REPUBLIKA.CO.ID, JAKARTA -- Direktur Utama Perum Badan Urusan Logistik (Bulog) Budi Waseso batal mundur dari jabatannya. Pembatalan ini terkait keterlibatan Bulog dalam penyaluran beras Bantuan Pangan Non Tunai (BPNT).
"Kan sudah. Artinya sekarang sudah diserahkan ke Bulog, peran Bulog jelas kan. Kalau umpamanya tidak diberi peran berarti tidak ada Bulog," kata pria yang akrab disapa Buwas tersebut usai dibukanya rapat koordinasi bantuan sosial pangan di Jakarta, Kamis (4/7).
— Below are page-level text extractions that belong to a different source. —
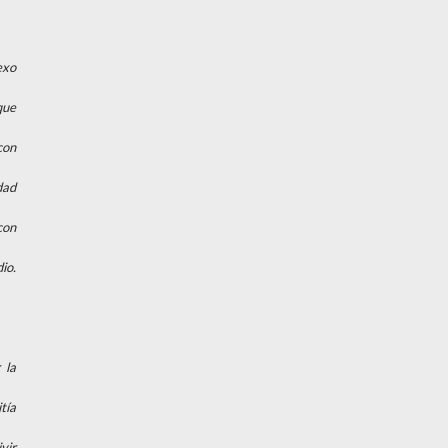
exo
que
con
dad
con
io.
 la
tía
vir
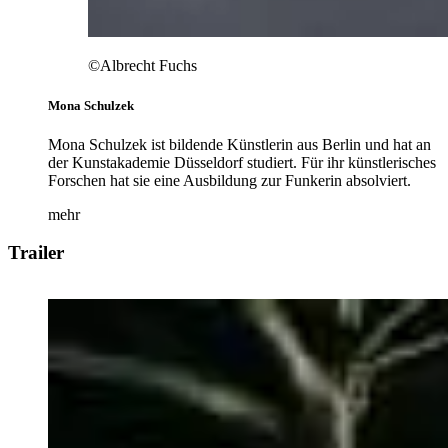
©Albrecht Fuchs
Mona Schulzek
Mona Schulzek ist bildende Künstlerin aus Berlin und hat an
der Kunstakademie Düsseldorf studiert. Für ihr künstlerisches
Forschen hat sie eine Ausbildung zur Funkerin absolviert.
mehr
Trailer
Sebagaimana diberitakan sebelumnya, Buwas siap mundur dari jabatannya sebagai Dirut Perum Bulog jika peran Bulog selaku distributor untuk beras bansos diambil alih sepenuhnya oleh Kementerian Sosial.
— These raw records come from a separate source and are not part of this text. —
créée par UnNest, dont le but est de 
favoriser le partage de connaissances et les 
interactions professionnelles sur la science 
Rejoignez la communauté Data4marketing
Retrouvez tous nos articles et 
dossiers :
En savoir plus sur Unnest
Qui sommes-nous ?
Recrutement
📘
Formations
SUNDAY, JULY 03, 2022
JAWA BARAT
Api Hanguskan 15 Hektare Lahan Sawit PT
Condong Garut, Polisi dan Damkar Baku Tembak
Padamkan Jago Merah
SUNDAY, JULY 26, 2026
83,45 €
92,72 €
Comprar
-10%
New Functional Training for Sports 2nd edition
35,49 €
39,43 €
Terkait permasalahan tersebut, Menteri Sosial Agus Gumiwang Kartasasmita yang membuka rapat koordinasi bantuan sosial pangan tersebut menyatakan selaku Mensos ia berkomitmen untuk menggelar karpet merah bagi keterlibatan Bulog dalam pemenuhan kebutuhan pangan tersebut.
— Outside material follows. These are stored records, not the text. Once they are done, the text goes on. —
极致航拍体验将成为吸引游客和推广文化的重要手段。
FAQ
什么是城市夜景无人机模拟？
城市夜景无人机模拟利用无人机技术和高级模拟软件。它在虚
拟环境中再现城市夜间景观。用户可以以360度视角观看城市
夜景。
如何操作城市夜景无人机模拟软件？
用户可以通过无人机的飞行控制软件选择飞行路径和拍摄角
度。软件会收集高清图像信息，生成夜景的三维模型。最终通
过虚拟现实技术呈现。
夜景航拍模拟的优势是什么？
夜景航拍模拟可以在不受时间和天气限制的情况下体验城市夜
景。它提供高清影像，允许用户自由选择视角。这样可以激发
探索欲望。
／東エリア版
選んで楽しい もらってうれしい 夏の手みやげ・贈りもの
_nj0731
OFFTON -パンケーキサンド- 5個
"Saya yakin dengan mekanisme pemasaran Bulog di bawah Buwas,Perum Bulog akan bekerja secara optimal dalam penyaluran BPNT.Jangankan 70 persen, 100 persen kami welcome, jangan kan di daerah terpencil, daerah-daerah yang memang relatif lebih mudah kami juga sampaikan agar Bulog bisa berpartisipasi," kata Mensos.
Mensos mengatakan, Bulog akan ditunjuk sebagai manajer suplai yang akan mengkoordinasikan pendistribusian beras di elektronik warung gotong-royong (e-Warong) dan juga dapat merangkul pihak swasta untuk memenuhi kebutuhan pangan tersebut.
Sementara itu Buwas mengatakan, keterlibatan Bulog bukan terkait masalah keuntungan tapi terkait dengan peran pemerintah untuk bertanggung jawab terhadap kontrol dan menjamin kualitas beras yang sampai ke masyarakat penerima bansos.
Transformasi bantuan pangan dimulai dari operasi pasar pada 1998 lalu berubah menjadi subsidi raskin pada 2002 yaitu transformasi subsidi pangan dari program darurat ke program perlindungan sosial. Pada 2013 Kementerian Sosial menjadi Kuasa Pengguna Anggaran program subsidi raskin.
Selama 19 tahun pelaksanaan, subsidi Raskin/Rastra dinilai oleh banyak kalangan masih belum memenuhi prinsip 6T yaitu tepat sasaran, tepat jumlah, tepat harga, tepat waktu, tepat administrasi, dan tepat kualitas.
Hasil kajian Bank Dunia (2012 dan 2014) dan KPK (2014) menyebutkan berbagai masalah dalam pelaksanaan program antara lain ketidaktepatan sasaran, ketidaktepatan kuantitas beras yang diterima, dan kualitas beras yang buruk.
KPK bahkan menginventaris sembilan modus penyelewengan yaitu data sasaran target yang tidak valid, distribusi fiktif, penggelapan beras, harga tebus beras yang lebih mahal dari seharusnya, pengurangan jatah beras, indikasi suap kepada petugas di lapangan, pemberian beras kepada masyarakat yang tidak berhak, dan penggelapan uang tebus beras.
Dalam rangka meningkatkan efisiensi dan pemenuhan prinsip 6T, pada Ratas tentang Penanggulangan Kemiskinan dan Ketimpangan Ekonomi tanggal 16 Maret 2016, Presiden memberikan arahan agar di tahun 2017, penyaluran Rastra dilakukan melalui kupon elektronik (e-voucher) agar tepat sasaran dan mudah dipantau.
Lalu bertransformasi menjadi Subsidi Rastra ke BPNT secara Bertahap di 44 Kota, Subsidi Rastra di 470 Kab/Kota pada 2017. Mekanisme subsidi dialihkan seluruhnya menjadi Bantuan Sosial Pangan pada 2018.